Public health directors urge action on obesity

Eight directors of public health from the north-west of England have written to Boris Johnson calling for any anti-coronavirus obesity plan.

The Prime Minister is expected to announce a new strategy to get the nation lighter and fitter, triggered by his own encounter with coronavirus. However, public health officials want any anti-coronavirus obesity plan to more importantly address the underlying causes of unhealthy weight, from poverty to the easy availability of junk food.

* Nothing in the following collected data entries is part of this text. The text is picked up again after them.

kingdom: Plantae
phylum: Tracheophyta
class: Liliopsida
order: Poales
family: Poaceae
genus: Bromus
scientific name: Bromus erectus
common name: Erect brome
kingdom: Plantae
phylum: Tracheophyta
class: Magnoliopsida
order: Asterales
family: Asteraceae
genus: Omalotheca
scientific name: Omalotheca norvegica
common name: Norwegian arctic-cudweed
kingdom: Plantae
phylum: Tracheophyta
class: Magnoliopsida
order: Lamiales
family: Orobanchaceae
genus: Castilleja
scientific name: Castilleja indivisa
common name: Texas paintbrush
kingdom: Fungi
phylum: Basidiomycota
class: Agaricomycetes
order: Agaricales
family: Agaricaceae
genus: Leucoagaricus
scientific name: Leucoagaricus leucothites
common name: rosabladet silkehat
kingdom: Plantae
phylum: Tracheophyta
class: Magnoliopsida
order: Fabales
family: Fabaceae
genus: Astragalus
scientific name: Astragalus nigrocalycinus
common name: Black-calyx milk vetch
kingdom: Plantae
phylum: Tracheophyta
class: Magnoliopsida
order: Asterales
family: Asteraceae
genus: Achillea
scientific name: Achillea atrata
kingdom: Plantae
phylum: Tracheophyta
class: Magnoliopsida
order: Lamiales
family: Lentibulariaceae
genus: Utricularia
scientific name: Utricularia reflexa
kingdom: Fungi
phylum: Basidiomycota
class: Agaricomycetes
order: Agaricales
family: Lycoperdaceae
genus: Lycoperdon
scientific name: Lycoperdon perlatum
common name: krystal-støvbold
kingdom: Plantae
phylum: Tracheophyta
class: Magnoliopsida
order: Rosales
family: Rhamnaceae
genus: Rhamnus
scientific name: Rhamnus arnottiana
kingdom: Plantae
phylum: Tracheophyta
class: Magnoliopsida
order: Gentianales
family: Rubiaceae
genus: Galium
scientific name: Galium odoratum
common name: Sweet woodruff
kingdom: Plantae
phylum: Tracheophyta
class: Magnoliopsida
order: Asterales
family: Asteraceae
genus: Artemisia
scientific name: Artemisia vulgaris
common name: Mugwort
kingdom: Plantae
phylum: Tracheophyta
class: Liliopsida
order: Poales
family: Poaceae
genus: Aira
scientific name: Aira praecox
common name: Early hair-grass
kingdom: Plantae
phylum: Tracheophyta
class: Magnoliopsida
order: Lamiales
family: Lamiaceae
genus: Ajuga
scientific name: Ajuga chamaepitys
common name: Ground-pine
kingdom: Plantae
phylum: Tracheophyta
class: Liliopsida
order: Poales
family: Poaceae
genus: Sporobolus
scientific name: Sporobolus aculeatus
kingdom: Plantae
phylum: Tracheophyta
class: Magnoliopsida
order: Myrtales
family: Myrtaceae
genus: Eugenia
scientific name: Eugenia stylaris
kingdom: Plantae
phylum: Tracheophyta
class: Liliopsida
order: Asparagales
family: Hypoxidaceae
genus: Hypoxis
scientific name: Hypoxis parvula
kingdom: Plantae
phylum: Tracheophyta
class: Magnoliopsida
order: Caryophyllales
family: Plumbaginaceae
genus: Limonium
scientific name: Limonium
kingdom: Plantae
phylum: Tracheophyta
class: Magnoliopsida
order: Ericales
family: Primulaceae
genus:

The letter says that the government should ‘create an environment that support individuals to make changes in their behaviour, making it easy for people to make the healthy choice’.

It reads: “Without this, a national campaign encouraging weight loss would be entirely ineffective and a waste of taxpayers’ money. There is simply no point in addressing the symptoms and ignoring the causes. Our weight status is not solely dependent on our personal choices. There are many other significant factors that determine one’s weight – including where we live, how much money we earn, who we socialise with, what marketing we are exposed to, our family history and many more factors.”

Matthew Ashton, lead director of public health for Food Active, and one of the signatories, said: “We know this isn’t just physical activity. It’s energy in, energy out. You have to do a hell of a lot of energy-out stuff to compensate for the large amounts of energy we are all as country taking in because of the way our food systems are set up – the processed foods, the sugar intake we all have. The sweets and pointless food we all enjoy having but that really doesn’t do us any good means you have to do a hell of a lot of physical activity to get rid of it.

“Clearly physical activity has to be a key part of the strategy, but it is the one we always point at. Commercial sponsorship of sports – the likes of Mars, Coca-Cola, Lucozade – those kind of things which are high-energy, high-input products – kind of get away with it by then supporting physical activity opportunities in the community. But actually it would be so much better if we didn’t have the stuff going in in the first place.”